Wie Lebkuchenteig, erzählt der Platzwart, schmecke die Mischung aus Ziegelsplitt und Bindemittel, die unter dem roten Ziegelmehl in der Stuttgarter Arena liegt. Andrea Petkovic dürfte sich auf die besondere Geschmacksnote freuen, wenn sie am Montagabend beim wichtigsten Tennisturnier in Deutschland erstmals im Training den Court betreten wird. Sie hat seit ihrem Sieg am Sonntag im rumänischen Cluj eine besondere Vorliebe für das Aroma von rotem Tennissand entwickelt.
Nachdem die 28-Jährige für die deutsche Fed-Cup-Mannschaft im Abstiegsduell den entscheidenden dritten Punkt gegen Monica Niculescu gewonnen hatte, ließ sie sich auf den Boden fallen und drückte ihre Lippen auf den Sand. Ob der Kuss mundete? "Ein Hauch von Walnuss mit einer Spur Schokolade und ein bisschen Champagner-Prickeln am Ende", sagte Petkovic.
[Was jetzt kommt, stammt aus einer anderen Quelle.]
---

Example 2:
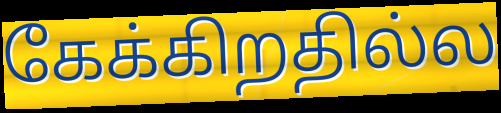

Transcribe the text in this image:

கேக்கிறதில்ல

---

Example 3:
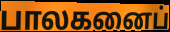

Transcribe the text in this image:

பாலகனைப்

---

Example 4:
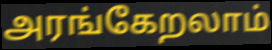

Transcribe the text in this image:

அரங்கேறலாம்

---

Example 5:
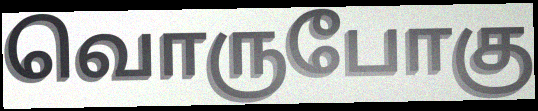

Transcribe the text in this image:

வொருபோகுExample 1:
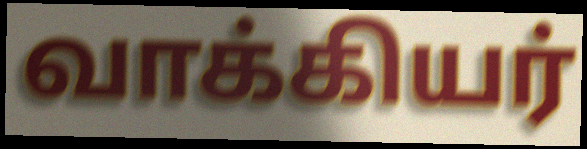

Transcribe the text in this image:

வாக்கியர்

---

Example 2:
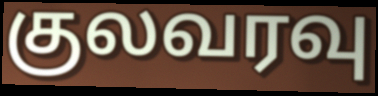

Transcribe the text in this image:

குலவரவு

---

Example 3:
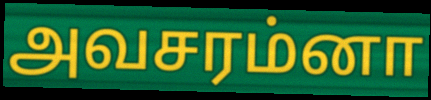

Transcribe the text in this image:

அவசரம்னா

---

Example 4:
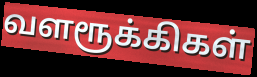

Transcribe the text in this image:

வளரூக்கிகள்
Die Darmstädterin war ganz bei sich, als sie gegen Niculescu im dritten Satz den Matchball zum 0:6, 7:6 (7:1) und 6:3 verwandelte, mit dem sie der deutschen Mannschaft den Klassenverbleib in der Gruppe der besten acht Tennisnationen sicherte. Sie bewegt sich gerne auf großer Bühne, sie liebt den öffentlichen Auftritt, wenn alle Kameras, Mikrofone und Augen auf sie gerichtet sind. "Heute den entscheidenden Punkt zu holen, war mir sehr wichtig", sagte Petkovic und klang sehr aufrichtig. Ihre Karriere ist längst an einem Punkt angekommen, der in eine Sackgasse münden könnte, ohne jeden Ausweg zurück. Der Sieg tat ihr gut.
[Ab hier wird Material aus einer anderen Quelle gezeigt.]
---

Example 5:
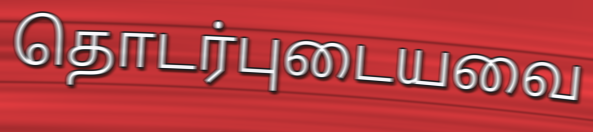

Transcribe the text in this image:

தொடர்புடையவை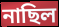
নাছিল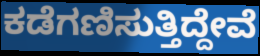
ಕಡೆಗಣಿಸುತ್ತಿದ್ದೇವೆ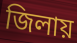
জিলায়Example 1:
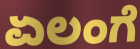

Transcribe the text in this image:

ಏಲಂಗೆ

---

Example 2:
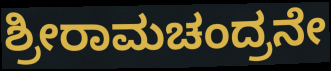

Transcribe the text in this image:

ಶ್ರೀರಾಮಚಂದ್ರನೇ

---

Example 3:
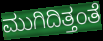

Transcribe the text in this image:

ಮುಗಿದಿತ್ತಂತೆ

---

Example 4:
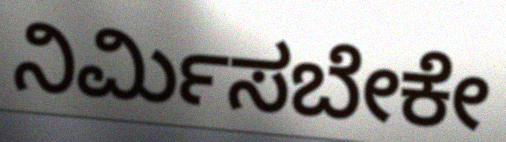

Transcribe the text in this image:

ನಿರ್ಮಿಸಬೇಕೇ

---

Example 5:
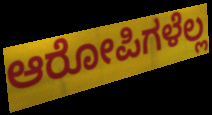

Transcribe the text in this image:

ಆರೋಪಿಗಳೆಲ್ಲ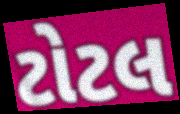
ટોટલ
Manchmal beflügelt ihre "innerliche Zerrissenheit", manchmal hemmt sie
In dieser Saison sollte ja für sie alles anders werden, besser. Mit einem neuen Trainer und neuer Zuversicht wollte sie ihr Spiel wieder auf ein Niveau hieven, das sie schon zweimal in die Top Ten und sogar ins Halbfinale der French Open gebracht hatte. Hinter ihr lag ein Jahr voller beruflicher und privater Enttäuschungen. Sie haderte mit sich und ihrem Leben so sehr, dass sie im November öffentlich erklärt hatte, die Profitour für immer verlassen zu wollen.
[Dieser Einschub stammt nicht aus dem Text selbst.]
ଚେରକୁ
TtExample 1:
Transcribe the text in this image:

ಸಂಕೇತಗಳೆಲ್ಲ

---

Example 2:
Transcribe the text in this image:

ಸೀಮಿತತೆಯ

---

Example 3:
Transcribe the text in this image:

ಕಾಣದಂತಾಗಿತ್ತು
Erst nach einem gemeinsamen Ausflug mit ihrer besten Freundin nach New York samt Museumsbesuchen und Nachtleben in schäbigen Pubs spürte sie, wie Lebensfreude und die Lust auf Tennis allmählich wieder zurückkehrten. Petkovic macht es sich und den anderen nicht immer einfach. Sie sei "innerlich zerrissen", hat sie einmal erklärt. Sie sei ein Mensch, der zu viel über sich und sein Leben nachdenke. Diese Ambivalenz ihrer Persönlichkeit kann manchmal sehr gedeihlich sein, auf dem Tennisplatz lenkt sie aber meistens vom Wesentlichen ab.
Zunächst auch am Sonntag gegen Niculescu. Angelique Kerber hatte die deutsche Mannschaft nach ihrem Sieg gegen Rumäniens Nummer eins, Simona Halep, mit 2:1 in Führung gebracht. Die Australian-Open-Siegerin spielte mutig und zeigte, dass sie die körperlichen und mentalen Strapazen nach ihrem überraschenden Triumph in Melbourne auf und abseits des Platzes überwunden hat. Es lag also an Petkovic, den entscheidenden dritten Punkt für den Klassenverbleib zu holen. Denn ein Abstieg aus der Weltgruppe hätte das deutsche Frauentennis nach den erfreulichen Nachrichten in der öffentlichen Wahrnehmung wieder stark zurückgeworfen und den angestrebten dritten deutschen Fed-Cup-Sieg erst wieder im Jahr 2018 ermöglicht.